Model registry and catalog management refers to the systematic organization, tracking, and governance of machine learning models throughout their lifecycle. It involves storing model versions, metadata, and performance metrics in a centralized repository, enabling teams to easily discover, compare, and reuse models. Effective management ensures model traceability, simplifies collaboration, supports compliance, and streamlines deployment, making it easier to maintain high-quality, production-ready models across different projects or environments.
Model registry and catalog management refers to the systematic organization, tracking, and governance of machine learning models throughout their lifecycle. It involves storing model versions, metadata, and performance metrics in a centralized repository, enabling teams to easily discover, compare, and reuse models. Effective management ensures model traceability, simplifies collaboration, supports compliance, and streamlines deployment, making it easier to maintain high-quality, production-ready models across different projects or environments.
What is a model registry and why is it important?
A model registry is a centralized store for ML model artifacts, versions, metadata, and governance data. It helps teams track provenance, approve and deploy models safely, compare performance, and reuse models across projects.
What information is typically stored in a model registry?
Key data include the model artifact, version, algorithm and framework, training data version, hyperparameters, training date, performance metrics, deployment stage, owner, and lineage (data sources and preprocessing).

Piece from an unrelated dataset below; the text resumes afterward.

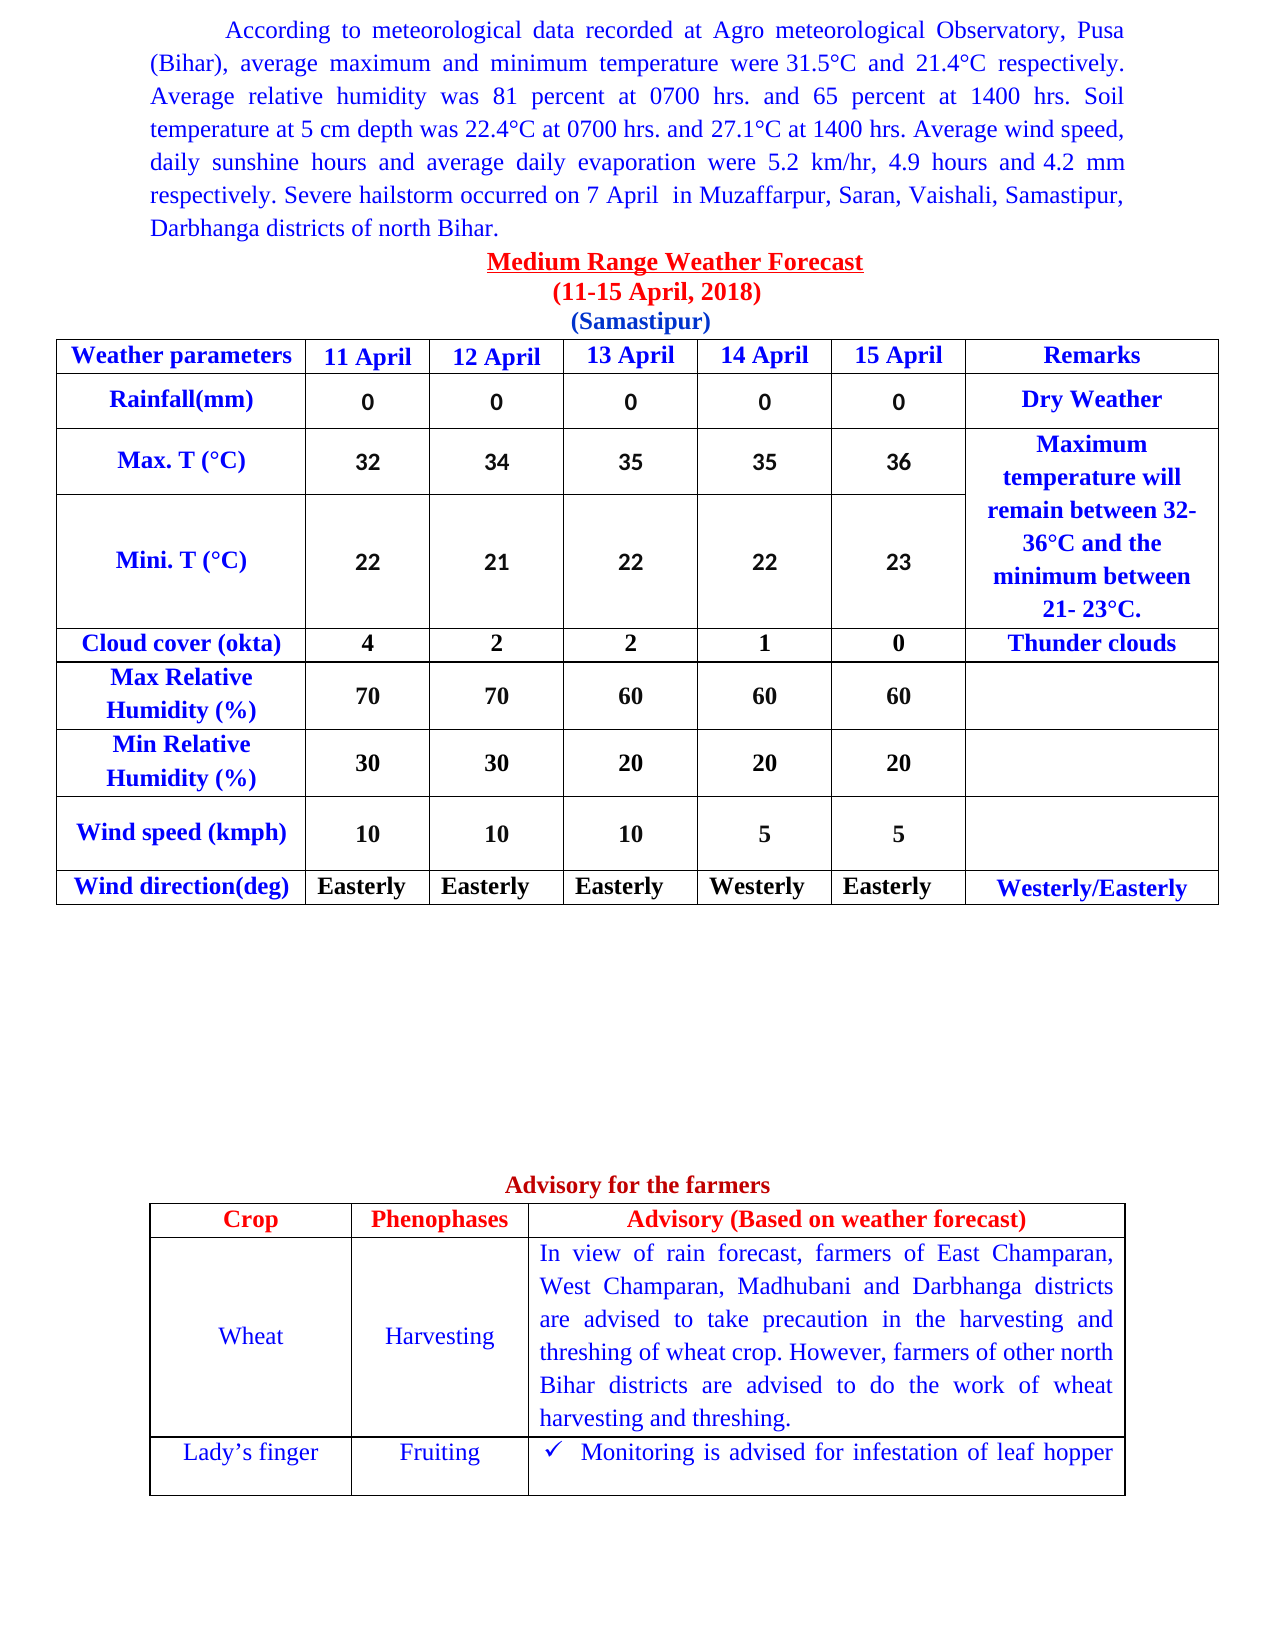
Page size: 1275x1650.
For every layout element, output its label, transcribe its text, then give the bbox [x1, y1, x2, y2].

How does catalog management support discovery and comparison of models?
Catalogs index models with searchable metadata and tags, enabling you to filter by metrics, datasets, or domains and to compare models side-by-side to choose the best for a given task.
What governance controls are enabled by a model registry?
Version control, access controls, approval workflows, audit trails, and provenance tracking help enforce policy, ensure reproducibility, and maintain compliance throughout the model lifecycle.